What to do: Output each line of text from the data below as a JSON array of strings, one string per line, with blank lines skipped. Leave the pictures out of the array.

Saved entries:
◆ ◆ ◆ ◆
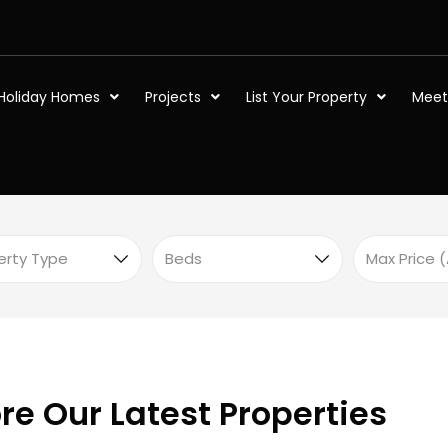
Holiday Homes
Projects
List Your Property
Meet
re Our Latest Properties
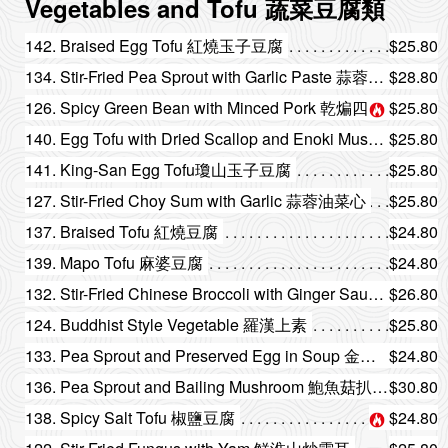
Vegetables and Tofu 蔬菜豆腐類
142. Braised Egg Tofu 紅燒玉子豆腐
$25.80
134. Stir-Fried Pea Sprout with Garlic Paste 蒜蓉炒豆苗
$28.80
126. Spicy Green Bean with Minced Pork 乾煸四季豆
$25.80
140. Egg Tofu with Dried Scallop and Enoki Mushroom 瑤柱金菇玉子豆腐
$25.80
141. King-San Egg Tofu瓊山玉子豆腐
$25.80
127. Stir-Fried Choy Sum with Garlic 蒜蓉油菜心
$25.80
137. Braised Tofu 紅燒豆腐
$24.80
139. Mapo Tofu 麻婆豆腐
$24.80
132. Stir-Fried Chinese Broccoli with Ginger Sauce 薑汁炒芥蘭
$26.80
124. Buddhist Style Vegetable 羅漢上素
$25.80
133. Pea Sprout and Preserved Egg in Soup 金銀蛋浸豆苗
$24.80
136. Pea Sprout and Bailing Mushroom 鮑魚菇扒豆苗
$30.80
138. Spicy Salt Tofu 椒鹽豆腐
$24.80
◆ ◆ ◆ ◆
Output for this exercise:
[
  "Holiday Homes",
  "Projects",
  "List Your Property",
  "Meet",
  "re Our Latest Properties",
  "Vegetables and Tofu 蔬菜豆腐類",
  "142. Braised Egg Tofu 紅燒玉子豆腐",
  "$25.80",
  "134. Stir-Fried Pea Sprout with Garlic Paste 蒜蓉炒豆苗",
  "$28.80",
  "126. Spicy Green Bean with Minced Pork 乾煸四季豆",
  "$25.80",
  "140. Egg Tofu with Dried Scallop and Enoki Mushroom 瑤柱金菇玉子豆腐",
  "$25.80",
  "141. King-San Egg Tofu瓊山玉子豆腐",
  "$25.80",
  "127. Stir-Fried Choy Sum with Garlic 蒜蓉油菜心",
  "$25.80",
  "137. Braised Tofu 紅燒豆腐",
  "$24.80",
  "139. Mapo Tofu 麻婆豆腐",
  "$24.80",
  "132. Stir-Fried Chinese Broccoli with Ginger Sauce 薑汁炒芥蘭",
  "$26.80",
  "124. Buddhist Style Vegetable 羅漢上素",
  "$25.80",
  "133. Pea Sprout and Preserved Egg in Soup 金銀蛋浸豆苗",
  "$24.80",
  "136. Pea Sprout and Bailing Mushroom 鮑魚菇扒豆苗",
  "$30.80",
  "138. Spicy Salt Tofu 椒鹽豆腐",
  "$24.80"
]